Воскобойников протянул руку к бутылке водки и подмигнул Позднякову: мол, будешь?
— Я же за рулем, — вспомнил Николай Степанович.
— За помин души выпить нужно, хотя бы пригубить, — наставительно изрек Воскобойников и, решительно опрокидывая свою рюмку, прибавил: — Ну, Лариса Петровна, пусть земля тебе будет пухом, красавица.
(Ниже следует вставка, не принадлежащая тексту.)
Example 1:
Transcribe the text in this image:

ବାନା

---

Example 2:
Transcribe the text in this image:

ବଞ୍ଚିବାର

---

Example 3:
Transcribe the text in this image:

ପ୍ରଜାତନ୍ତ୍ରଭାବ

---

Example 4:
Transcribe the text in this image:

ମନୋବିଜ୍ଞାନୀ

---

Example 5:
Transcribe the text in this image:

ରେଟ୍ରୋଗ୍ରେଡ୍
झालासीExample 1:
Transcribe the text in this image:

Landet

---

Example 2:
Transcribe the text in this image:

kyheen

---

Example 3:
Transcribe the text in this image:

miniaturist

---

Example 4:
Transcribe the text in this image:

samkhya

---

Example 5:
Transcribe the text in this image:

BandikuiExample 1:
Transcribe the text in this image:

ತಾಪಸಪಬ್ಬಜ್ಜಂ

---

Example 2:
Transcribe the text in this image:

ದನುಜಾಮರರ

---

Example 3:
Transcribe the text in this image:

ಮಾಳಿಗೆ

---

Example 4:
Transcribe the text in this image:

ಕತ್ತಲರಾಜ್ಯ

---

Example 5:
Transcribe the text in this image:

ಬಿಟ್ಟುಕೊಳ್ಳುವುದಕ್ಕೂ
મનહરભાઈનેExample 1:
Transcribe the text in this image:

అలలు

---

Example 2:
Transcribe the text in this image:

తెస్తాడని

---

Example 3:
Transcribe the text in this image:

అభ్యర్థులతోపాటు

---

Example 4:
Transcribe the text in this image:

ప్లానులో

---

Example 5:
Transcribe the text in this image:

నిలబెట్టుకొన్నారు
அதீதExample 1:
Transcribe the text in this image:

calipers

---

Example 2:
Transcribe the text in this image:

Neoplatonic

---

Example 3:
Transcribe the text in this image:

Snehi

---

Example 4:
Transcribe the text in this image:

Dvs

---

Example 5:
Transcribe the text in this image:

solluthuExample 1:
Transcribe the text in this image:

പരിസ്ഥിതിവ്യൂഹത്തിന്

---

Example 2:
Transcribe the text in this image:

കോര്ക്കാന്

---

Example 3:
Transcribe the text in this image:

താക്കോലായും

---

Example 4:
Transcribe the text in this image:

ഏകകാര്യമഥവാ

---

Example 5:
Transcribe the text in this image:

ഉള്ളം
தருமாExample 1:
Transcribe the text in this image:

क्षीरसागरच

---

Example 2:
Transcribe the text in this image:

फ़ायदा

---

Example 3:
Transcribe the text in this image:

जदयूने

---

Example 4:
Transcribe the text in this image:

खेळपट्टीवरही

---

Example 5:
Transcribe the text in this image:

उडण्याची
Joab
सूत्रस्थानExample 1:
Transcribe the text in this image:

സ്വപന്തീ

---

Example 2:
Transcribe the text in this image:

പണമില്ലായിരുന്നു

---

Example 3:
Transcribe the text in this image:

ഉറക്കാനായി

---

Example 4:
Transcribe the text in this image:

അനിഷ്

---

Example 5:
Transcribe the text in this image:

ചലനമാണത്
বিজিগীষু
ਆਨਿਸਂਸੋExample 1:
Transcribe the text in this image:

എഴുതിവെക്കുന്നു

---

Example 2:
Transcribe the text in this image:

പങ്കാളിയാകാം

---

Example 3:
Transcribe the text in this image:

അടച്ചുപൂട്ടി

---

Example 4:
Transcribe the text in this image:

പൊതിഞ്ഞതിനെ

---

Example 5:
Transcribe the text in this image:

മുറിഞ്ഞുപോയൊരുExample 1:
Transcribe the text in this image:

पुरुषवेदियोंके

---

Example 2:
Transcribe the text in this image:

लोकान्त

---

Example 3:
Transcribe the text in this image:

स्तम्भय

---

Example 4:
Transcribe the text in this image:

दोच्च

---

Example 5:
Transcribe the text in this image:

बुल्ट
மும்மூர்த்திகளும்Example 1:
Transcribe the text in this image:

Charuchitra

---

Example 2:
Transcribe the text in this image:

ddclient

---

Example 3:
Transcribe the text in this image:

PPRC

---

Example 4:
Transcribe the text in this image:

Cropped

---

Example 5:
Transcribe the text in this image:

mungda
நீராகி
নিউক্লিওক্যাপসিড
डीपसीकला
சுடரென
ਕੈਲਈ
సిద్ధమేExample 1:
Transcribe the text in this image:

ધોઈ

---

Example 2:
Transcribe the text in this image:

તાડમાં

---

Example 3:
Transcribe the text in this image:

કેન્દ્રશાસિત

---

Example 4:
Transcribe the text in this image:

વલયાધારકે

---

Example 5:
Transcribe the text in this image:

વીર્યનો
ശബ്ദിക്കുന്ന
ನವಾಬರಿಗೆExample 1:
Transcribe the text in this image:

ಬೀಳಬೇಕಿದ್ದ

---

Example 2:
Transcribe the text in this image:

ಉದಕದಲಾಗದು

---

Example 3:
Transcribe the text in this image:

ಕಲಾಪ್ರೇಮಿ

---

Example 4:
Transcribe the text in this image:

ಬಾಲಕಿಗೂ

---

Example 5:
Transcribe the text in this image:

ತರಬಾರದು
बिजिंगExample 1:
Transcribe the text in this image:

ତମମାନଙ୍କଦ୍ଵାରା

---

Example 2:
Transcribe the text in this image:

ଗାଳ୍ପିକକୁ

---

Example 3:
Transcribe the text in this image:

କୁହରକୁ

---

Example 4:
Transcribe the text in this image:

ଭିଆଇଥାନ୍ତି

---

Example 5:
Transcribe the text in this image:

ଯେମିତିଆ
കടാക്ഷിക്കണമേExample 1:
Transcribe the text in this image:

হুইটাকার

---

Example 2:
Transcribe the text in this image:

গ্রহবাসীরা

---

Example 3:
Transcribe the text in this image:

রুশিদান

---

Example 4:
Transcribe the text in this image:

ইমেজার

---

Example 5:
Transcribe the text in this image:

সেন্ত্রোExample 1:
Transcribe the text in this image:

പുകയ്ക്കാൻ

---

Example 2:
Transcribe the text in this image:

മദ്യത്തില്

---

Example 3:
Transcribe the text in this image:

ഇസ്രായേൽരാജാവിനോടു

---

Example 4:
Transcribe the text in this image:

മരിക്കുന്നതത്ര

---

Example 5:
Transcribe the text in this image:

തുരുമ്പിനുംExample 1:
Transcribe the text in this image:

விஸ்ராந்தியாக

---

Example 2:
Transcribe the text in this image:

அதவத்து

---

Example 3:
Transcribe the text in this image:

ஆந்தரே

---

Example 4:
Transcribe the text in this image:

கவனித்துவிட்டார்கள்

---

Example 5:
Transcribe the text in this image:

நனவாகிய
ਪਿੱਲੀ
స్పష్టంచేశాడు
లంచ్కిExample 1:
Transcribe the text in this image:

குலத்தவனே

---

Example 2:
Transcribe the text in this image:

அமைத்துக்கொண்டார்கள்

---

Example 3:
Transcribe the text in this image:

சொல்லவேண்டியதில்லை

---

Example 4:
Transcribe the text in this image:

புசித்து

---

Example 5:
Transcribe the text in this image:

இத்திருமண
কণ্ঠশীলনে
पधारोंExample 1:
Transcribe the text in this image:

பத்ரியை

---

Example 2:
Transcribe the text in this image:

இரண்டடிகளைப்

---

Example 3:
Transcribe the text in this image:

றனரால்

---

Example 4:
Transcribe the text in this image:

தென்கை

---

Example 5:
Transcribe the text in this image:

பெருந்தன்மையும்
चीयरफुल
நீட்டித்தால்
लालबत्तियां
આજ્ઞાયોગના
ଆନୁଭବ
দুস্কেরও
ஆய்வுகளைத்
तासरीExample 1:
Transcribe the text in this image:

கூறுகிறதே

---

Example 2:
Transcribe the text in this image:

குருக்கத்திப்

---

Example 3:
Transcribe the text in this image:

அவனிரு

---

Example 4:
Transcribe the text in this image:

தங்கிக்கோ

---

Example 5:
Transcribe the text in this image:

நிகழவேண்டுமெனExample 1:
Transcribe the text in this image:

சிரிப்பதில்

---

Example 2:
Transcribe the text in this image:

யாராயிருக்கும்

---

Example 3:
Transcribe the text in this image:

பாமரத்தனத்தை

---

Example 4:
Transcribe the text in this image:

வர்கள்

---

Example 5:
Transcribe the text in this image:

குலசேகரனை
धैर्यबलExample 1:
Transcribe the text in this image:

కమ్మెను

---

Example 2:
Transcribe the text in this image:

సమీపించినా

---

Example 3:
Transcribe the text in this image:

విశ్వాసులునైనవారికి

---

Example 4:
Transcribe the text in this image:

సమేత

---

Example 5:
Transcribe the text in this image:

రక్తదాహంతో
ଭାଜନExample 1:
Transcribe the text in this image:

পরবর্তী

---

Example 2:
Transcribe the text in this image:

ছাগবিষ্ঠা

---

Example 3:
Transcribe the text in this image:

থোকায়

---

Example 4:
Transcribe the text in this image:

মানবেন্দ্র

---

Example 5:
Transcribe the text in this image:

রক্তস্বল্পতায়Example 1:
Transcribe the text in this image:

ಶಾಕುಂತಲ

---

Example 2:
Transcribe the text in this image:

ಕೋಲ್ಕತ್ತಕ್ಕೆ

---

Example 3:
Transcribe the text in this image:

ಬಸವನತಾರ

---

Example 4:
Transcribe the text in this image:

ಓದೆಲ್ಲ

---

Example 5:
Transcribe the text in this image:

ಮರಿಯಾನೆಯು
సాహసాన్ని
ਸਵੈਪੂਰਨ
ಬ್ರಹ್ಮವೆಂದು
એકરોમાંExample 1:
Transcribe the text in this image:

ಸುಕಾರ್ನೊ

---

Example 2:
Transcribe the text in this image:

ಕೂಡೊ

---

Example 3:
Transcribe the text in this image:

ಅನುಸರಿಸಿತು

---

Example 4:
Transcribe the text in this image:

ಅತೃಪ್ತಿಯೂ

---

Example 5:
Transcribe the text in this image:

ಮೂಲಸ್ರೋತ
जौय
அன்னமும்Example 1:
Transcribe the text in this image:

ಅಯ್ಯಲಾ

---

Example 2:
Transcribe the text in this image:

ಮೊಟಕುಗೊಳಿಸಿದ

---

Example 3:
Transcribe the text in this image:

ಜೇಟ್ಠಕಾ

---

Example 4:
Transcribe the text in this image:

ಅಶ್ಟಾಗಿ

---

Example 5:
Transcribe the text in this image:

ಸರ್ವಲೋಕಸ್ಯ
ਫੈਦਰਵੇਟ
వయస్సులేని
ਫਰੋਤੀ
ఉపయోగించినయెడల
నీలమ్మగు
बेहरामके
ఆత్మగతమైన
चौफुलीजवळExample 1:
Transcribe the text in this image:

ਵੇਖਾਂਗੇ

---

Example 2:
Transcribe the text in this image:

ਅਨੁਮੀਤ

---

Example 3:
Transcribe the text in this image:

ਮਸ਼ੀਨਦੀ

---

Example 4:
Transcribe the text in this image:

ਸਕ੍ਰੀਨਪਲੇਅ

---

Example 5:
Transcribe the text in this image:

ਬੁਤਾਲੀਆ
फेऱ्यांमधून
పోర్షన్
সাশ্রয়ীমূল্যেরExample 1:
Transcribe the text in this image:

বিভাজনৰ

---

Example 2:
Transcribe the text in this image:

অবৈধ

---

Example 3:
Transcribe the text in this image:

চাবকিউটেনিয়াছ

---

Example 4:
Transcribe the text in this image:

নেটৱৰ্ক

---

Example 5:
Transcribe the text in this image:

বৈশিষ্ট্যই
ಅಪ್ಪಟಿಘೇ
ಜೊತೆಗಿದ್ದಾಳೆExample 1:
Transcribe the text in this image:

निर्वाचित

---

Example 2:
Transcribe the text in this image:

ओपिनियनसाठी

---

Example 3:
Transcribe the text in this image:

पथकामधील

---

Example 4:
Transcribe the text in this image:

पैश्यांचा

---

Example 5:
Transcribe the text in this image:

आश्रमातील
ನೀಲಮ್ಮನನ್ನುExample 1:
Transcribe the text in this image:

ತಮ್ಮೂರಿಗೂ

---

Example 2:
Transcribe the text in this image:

Поздняков тоже поднес свою рюмку ко рту и замер, увидев на камине Ларисин портрет в рамке. На снимке она была совсем юной, именно такой, какой он ее увидел впервые, — с беззвучным, радостным возгласом «Здрасьте!» в широко раскрытых, вечно меняющих цвет — от изумрудного до черного — глазах. Казалось, она смотрела с портрета исключительно на него, Позднякова, смотрела и звала… Он пригубил раздирающе горькой водки и закашлялся, виновато прикрыв рот ладонью.
— А вы закусывайте, закусывайте. Отличная икорка, — участливо отозвался вовсю опекающий его Воскобойников.
Поздняков не стал есть икру, наколол на вилку маленький, словно бутафорский, огурчик, оказавшийся безвкусным, да еще отдающим одеколоном — явно импортный, из банки. Поздняков проглотил его и побыстрее плеснул в высокий стакан минералки из запотевшей бутылки.
Все закусывали молча, неторопливо, а женщина по правую руку от Медникова ничего не ела, так и сидела, не подняв вуали, зажав в длинных пальцах маленькую хрустальную рюмочку с водкой.